Open water is basically any body of water.  I've only done them in the river here.  In open water there are several waves.  When it's time for a wave to go everyone in the wave gets in the water and stays behind the start buoys till the start is announced.  Because it's harder to see where you are going, there are one colored buoy to mark the way and if there is a turn a second color buoy is used.  They have volunteers in kayaks that are out there if anyone needs any type of help, even if it's just holding on to catch your breath.  Some people don't like open water swims because people will bump into you and maybe even try to swim over you because they are not paying attention to others around them.  I just start far away from the main group, even if that means I will swim a little bit of a longer distance.  I'm not out there to win, I'm out there to finish.  One of the open water tris that I have done has swim angels.  They are volunteers that will swim next to you to help you feel more comfortable. They are there to guide your way help if needed.  Also with an open water swims there is always the potential to wear a wet suit.  You can only wear a wet suit if the water temp is below a certain temperature.  Everyone that has done a lot of tris get really excited for the races that allow wet suits in as it's supposed to help you float, therefore makes you faster as you are not putting in extra energy into floating.  I have never used one, and in fact it really intimidates me as the only time I have is when I have Scuba Dived and I just remembered hating putting one on and taking it off.  But the nice thing is, most tris that allow wet suits have volunteers after you get out of the water to help you pull it off.

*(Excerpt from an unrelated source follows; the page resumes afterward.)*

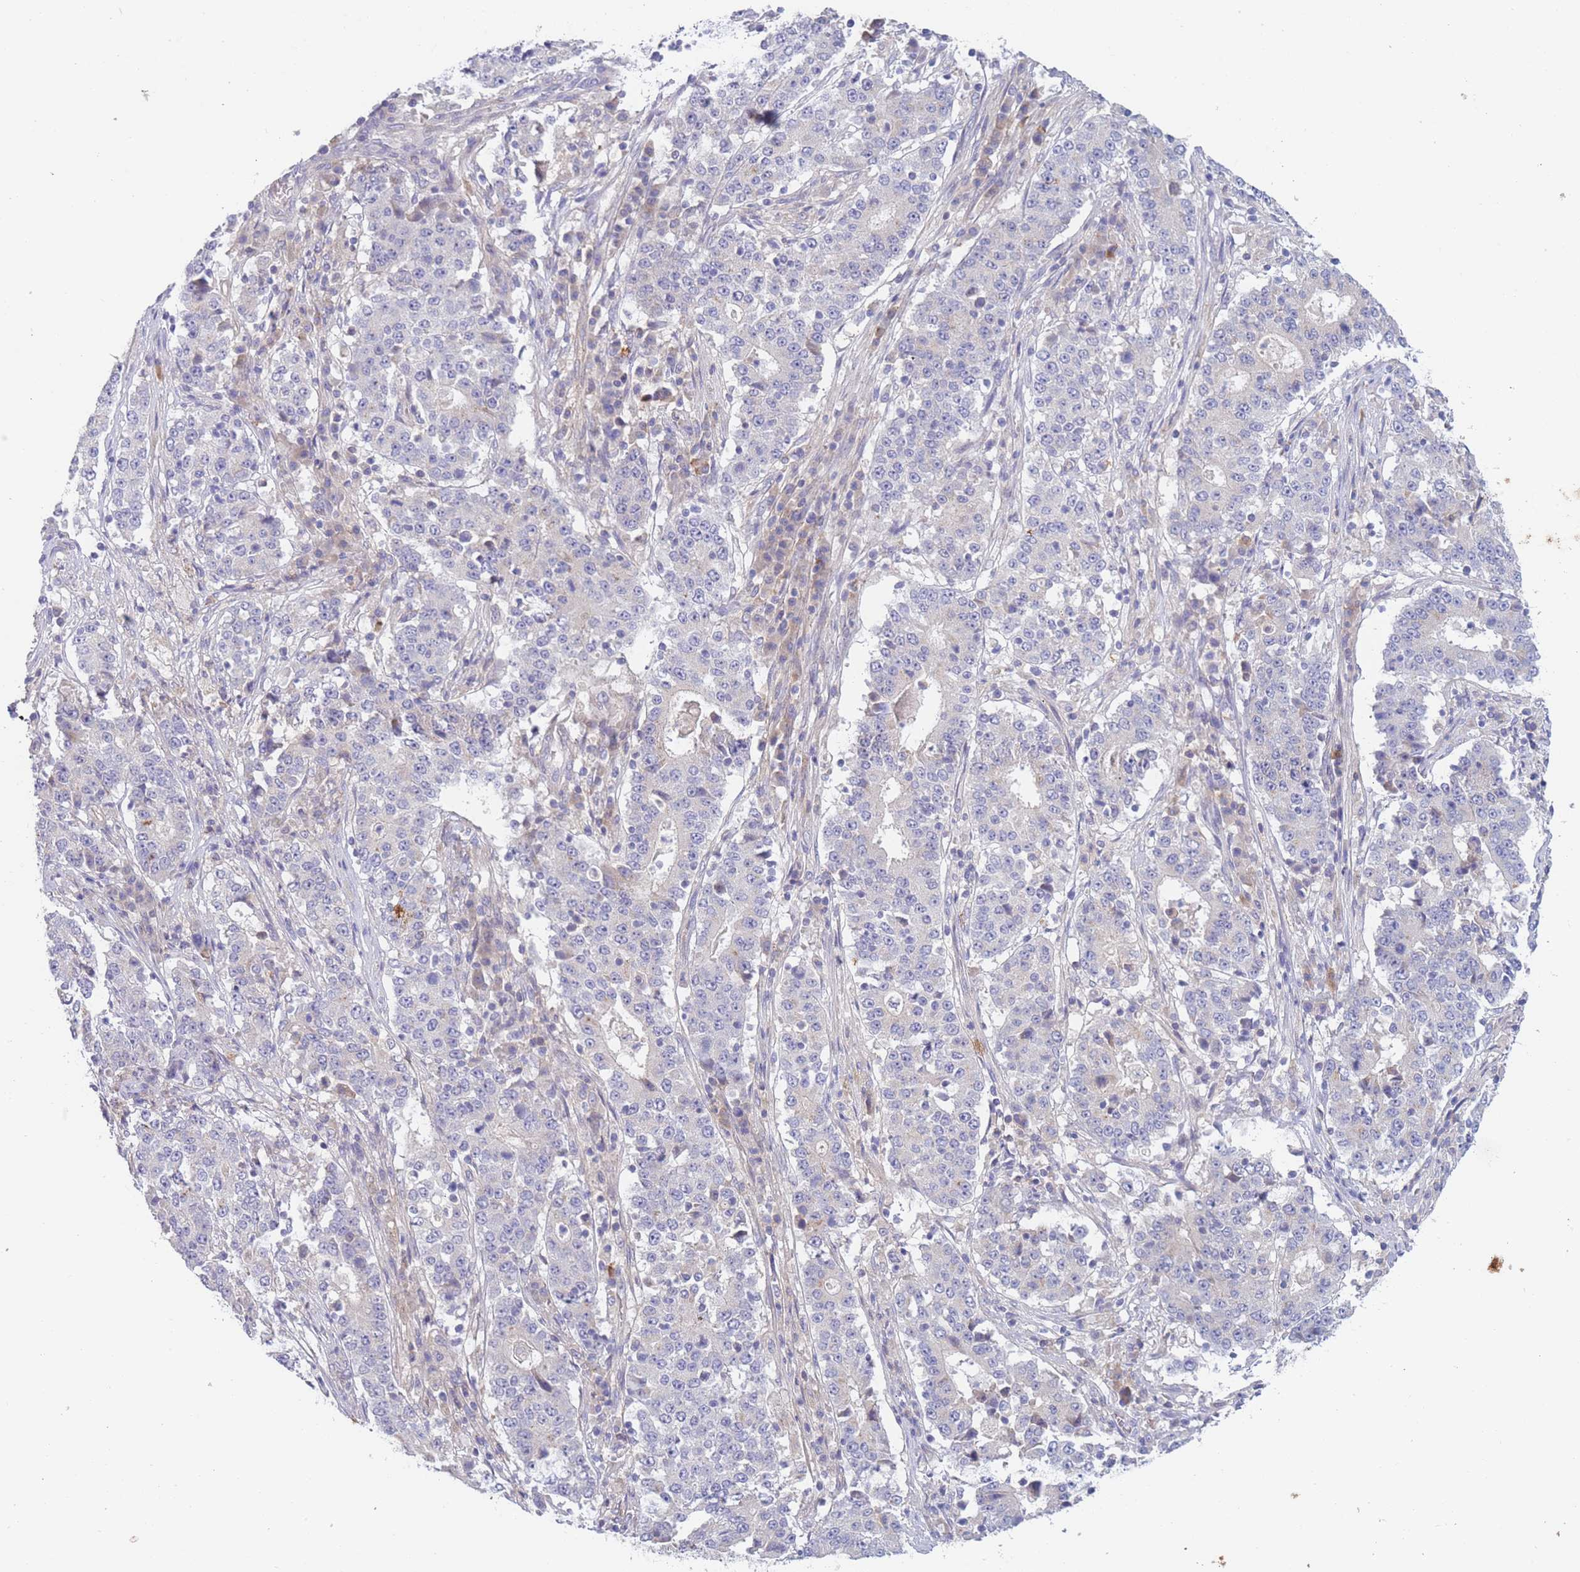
{"staining": {"intensity": "negative", "quantity": "none", "location": "none"}, "tissue": "stomach cancer", "cell_type": "Tumor cells", "image_type": "cancer", "snomed": [{"axis": "morphology", "description": "Adenocarcinoma, NOS"}, {"axis": "topography", "description": "Stomach"}], "caption": "IHC image of neoplastic tissue: stomach cancer (adenocarcinoma) stained with DAB demonstrates no significant protein staining in tumor cells.", "gene": "WDR93", "patient": {"sex": "male", "age": 59}}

The river before we started
Bonus:  If you have had the want to do a triathlon but one or more legs of the race intimidate you, you have options.  Volunteer!  A great way to see how things are done and give back to the community at the same time.  Another thing you can do is sign up for the Aquabike division, where you only do the swim and bike.  Or you could grab one or two friends and do a relay.  Each one of you do one of the legs of the race (with a 2 person team one of you will have to do two of the legs).

Sorry, this post has gotten very long.  I hope you made it through it all.

Is a triathlon something that is on your bucket list?  Have you ever done one?  Do you have any other tips?  Anything that you might want more information on that I could incorporate into another post?

I'm linking up with Fairytales and Fitness and Running on Happy for Friday Five 2.0


  1. I've been tri training hard this spring/summer and focusing more on the bike. It's been paying off for me. Good luck w your training

  2. I never ever had a desire to do a tri but as you now I've been thinking about our local one here! I read every word of this and now I am nervous to try! Haha. I had no idea people would tap your foot if they want to pass you! Can I get a swim angel in the

  3. Thanks for breaking this down for me. My husband is interested in tris but we have no idea where to start. I have zero interest because I'm a terrible swimmer and I'm scared of cycling on roads. ;) But this is great for planning my husband's workouts!